This is a difficult post to write, simply because I struggle with the tears that seem to be stronger than I am these days. I try not to cry, afraid that if I do I won't stop, that I'll break down completely. Instead I cry when I watch videos of cute animals who are unlikely best friends, I cry when one of The Voice contestants has a "moment." I cry when good and bad things happen to other people, even when they're only characters in a movie or television sitcom. My tears are like little earthquakes that appear unexpectedly and often, if only to ease the pressure building up from The Big One that threatens to blow.
My mother is a force of nature herself. She's never been one to follow societal conventions although she's keenly, painfully aware of them. As I've gotten older I've discovered the push-and-pull dynamic that frequently tore at her from the inside, the kind that has also characterized the kind of relationship I've had with her my entire life. She's never been the nurturing kind of parent who held me close, who said she missed me when I was gone or uttered "I love you" at the end of every phone conversation. Yet she gave me everything she had. She would give me more if she still could.
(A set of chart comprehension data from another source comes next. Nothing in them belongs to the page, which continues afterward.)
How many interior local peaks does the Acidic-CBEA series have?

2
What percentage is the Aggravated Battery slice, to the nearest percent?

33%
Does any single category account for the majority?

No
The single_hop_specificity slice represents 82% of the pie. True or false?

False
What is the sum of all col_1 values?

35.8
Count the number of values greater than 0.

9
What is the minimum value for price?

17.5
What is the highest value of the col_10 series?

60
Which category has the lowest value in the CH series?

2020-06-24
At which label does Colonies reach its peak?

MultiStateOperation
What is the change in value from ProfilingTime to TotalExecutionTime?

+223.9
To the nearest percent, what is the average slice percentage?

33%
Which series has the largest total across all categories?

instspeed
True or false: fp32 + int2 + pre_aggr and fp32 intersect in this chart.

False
In one of mom's final email messages to me from late last year, she was filled with regret. She said she was aware that she wasn't the kind of warm, nurturing mother I probably would have wanted, but that was only because she didn't know how to be that person, that her own mother wasn't that way with her either. She wondered if working so hard alienated her from her children, and if sending me so far away for college was the right thing to do because we were now so far apart.
My mother's words broke my heart, even if I already knew what they were before she said them. Mom and I have had sporadic conversations like this before. She once confided to me that she probably would have been better off had she never married so that she could have traveled more and had the kind of adventures she could only dream of. Then she paused, looked at me, and said, "But of course then I wouldn't have had all of you. I don't regret my children." Push and pull indeed.
Mom didn't have to explain her words; I understood that her generation of women didn't have the choices mine do, and that even today we still have to deal with the consequences of those we do have. My mother wanted a career, she wanted a family. About a decade ago she was eased out of the last position she held, perhaps because of her age, and she wondered about the costs of everything.
My mother recently told my best friend that I am strong. If I am, it's only because she was, too. Everything she did in her life helped make me who I am, and I thank her for it. When people talk about a mother's sacrifices, we don't ever know half of it, I'm certain.
With my mother's ear to the phone I told her I loved her and I thanked her for everything she's ever done for me. I didn't mention that it wasn't just for the food on the table or the house I grew up in, the good schools I attended or all the opportunities I was ever given. I'm grateful that I had a mother who was her own person. She taught me, through her example, that becoming what other people think we should be is the worst betrayal of ourselves -- despite the costs. She never gave in, even now as she is slowly giving up on life itself. And what a life it has been. Hers, completely.
As my mother lies on her bed, often asleep, I lay awake trying not to cry over her. I fight with my tears as hard as mom and I once fought. In the end, I will make peace with them as I have with her. In the meantime here's what I wish my mother knew: I wish she knew that whenever things get really rough, whenever I don't know if I'm as tough as what I need to deal with, the first thing I think of -- the first thing that has always come to mind and that always will -- is that I wish my mother was here with me.